Topical application of IL-28A to OVA-EAC reduced clinical symptoms, serum OVA-specific IgE, and the infiltration of eosinophils in the conjunctiva; suppressed the expression of interleukin (IL)-4, IL-5, and IL-13 (Th2-type cytokine) but promoted the expression of interferon-γ (Th1-type cytokine) by splenocytes and cervical lymph node cells in EAC mice. Thus topical IL-28A has a potential therapeutic role in AC [52].
Transient receptor potential vanilloid-1 (TRPV1) has been implicated as a mediator of itch in AR. TRPV1 antagonist was shown in murine models to attenuate the clinical signs of AC and OVA-specific IgE in sera, and inhibited the infiltration of inflammatory cells into conjunctiva and the production of Th2 cytokines in lymph nodes [53].
IgG1 monoclonal antibody (mAb) Fabs targeting Japanese cedar pollen (JCP) Cry j1 have been shown to regulate JCP-induced AC in mice. It was effective in suppressing JCP-induced AC in mice, suggesting the possibility that some epitopes recognized by Fabs could be used as a tool to regulate AC [54].
Topical application of β-1,3-glucan (BG), a cell wall component of a variety of fungi, yeasts, and bacteria attenuates AC in BALB/c mice sensitized to intraperitoneal OVA by stimulating IL-10-producing CD4+ T cells and suppressing both the Th2 response in draining lymph nodes and conjunctival eosinophil infiltration. This suggests a therapeutic potential of topical BG administration in AC [55].

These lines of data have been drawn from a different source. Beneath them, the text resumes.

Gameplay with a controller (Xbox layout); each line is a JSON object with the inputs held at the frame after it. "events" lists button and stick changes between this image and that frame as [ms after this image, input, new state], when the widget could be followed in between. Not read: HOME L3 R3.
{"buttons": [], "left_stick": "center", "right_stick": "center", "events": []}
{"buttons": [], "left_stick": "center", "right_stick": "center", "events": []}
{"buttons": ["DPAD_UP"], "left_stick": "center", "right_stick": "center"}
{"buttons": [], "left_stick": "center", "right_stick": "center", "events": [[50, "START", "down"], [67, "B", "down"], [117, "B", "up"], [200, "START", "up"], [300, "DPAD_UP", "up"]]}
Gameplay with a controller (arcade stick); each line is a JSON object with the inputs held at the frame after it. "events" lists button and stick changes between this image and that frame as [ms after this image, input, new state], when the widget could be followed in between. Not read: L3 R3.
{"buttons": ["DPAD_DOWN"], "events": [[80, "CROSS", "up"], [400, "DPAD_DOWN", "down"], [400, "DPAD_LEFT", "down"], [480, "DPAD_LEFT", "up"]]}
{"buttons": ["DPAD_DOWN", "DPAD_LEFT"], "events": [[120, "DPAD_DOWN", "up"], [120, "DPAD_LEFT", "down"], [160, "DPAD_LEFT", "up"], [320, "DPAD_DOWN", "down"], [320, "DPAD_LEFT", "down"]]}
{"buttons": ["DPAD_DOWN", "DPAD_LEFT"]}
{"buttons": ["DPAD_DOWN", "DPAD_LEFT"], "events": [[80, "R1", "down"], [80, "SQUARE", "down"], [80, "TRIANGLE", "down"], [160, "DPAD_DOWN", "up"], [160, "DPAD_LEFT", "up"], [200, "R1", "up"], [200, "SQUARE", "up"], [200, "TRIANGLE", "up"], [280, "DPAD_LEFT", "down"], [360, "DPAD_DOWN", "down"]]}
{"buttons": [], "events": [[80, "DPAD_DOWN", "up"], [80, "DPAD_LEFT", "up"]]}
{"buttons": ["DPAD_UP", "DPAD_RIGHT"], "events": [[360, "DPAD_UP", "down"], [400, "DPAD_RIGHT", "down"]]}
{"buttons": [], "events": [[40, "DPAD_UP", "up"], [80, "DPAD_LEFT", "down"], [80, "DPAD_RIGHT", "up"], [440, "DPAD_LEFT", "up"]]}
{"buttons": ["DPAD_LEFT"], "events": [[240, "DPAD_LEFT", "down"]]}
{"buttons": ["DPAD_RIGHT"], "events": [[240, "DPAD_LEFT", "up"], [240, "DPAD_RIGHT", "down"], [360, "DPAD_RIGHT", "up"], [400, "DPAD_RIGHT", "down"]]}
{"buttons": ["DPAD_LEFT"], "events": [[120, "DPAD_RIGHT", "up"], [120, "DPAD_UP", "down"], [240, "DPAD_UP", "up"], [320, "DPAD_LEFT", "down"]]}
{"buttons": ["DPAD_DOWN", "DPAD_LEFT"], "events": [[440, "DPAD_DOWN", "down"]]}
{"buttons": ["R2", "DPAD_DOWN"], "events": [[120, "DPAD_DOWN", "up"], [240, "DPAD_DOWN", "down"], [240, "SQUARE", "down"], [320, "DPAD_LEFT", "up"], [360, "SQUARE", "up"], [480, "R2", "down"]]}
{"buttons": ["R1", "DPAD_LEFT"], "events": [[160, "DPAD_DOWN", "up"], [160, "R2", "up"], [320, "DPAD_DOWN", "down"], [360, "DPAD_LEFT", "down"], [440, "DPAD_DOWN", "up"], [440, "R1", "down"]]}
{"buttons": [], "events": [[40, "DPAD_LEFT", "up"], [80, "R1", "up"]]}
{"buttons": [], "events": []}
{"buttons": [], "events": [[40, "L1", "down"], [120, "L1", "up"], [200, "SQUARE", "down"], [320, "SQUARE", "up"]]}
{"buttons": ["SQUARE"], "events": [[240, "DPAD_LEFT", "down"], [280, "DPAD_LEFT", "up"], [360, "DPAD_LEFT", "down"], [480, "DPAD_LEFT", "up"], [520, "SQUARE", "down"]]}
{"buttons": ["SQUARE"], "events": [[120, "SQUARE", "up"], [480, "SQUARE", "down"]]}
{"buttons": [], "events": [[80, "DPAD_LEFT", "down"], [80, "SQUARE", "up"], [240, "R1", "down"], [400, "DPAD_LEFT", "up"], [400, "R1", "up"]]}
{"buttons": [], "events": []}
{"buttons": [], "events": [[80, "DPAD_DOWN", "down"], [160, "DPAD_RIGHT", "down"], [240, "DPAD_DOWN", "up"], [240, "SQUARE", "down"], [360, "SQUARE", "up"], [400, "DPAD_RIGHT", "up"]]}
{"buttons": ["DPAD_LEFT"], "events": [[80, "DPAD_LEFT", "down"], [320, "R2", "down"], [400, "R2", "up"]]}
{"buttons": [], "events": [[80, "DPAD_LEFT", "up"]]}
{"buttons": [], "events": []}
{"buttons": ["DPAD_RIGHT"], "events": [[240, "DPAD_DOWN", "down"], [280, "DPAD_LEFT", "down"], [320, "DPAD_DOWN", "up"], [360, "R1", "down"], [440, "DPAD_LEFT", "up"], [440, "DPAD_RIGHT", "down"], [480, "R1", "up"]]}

Curcumin is a yellow pigment isolated from Curcuma longa L (turmeric), a powerful anti-inflammatory agent. Curcumin administration in a OVA-EAC mouse model markedly suppressed IgE-mediated and eosinophil-dependent conjunctival inflammation. Mice administered curcumin had less IL-4 and IL-5 (Th2 type cytokine) production in the conjunctiva, spleen, and cervical lymph nodes than mice in the non-curcumin-administered group. OVA challenge resulted in activation of the production of inducible nitric oxide (iNOS), and curcumin treatment inhibited iNOS production in the conjunctiva [56].

CONCLUSION

AC comprises a spectrum of conditions across different age-groups, both acute and chronic. In the Asia-Pacific region, persistent AR/C from house dust mite allergy is more common than intermit tent seasonal AR/C. Much work has been done in Japan and Korea (epidemiology, basic science, drug development) and Thailand (epidemiology, clinical). Topical calcineurin inhibitors are effective for severe, chronic AC. AIT has a definitive/adjunctive role in refractory cases or mild seasonal/perennial cases. There is great potential for studies on HDM-AIT in Asian AR/C.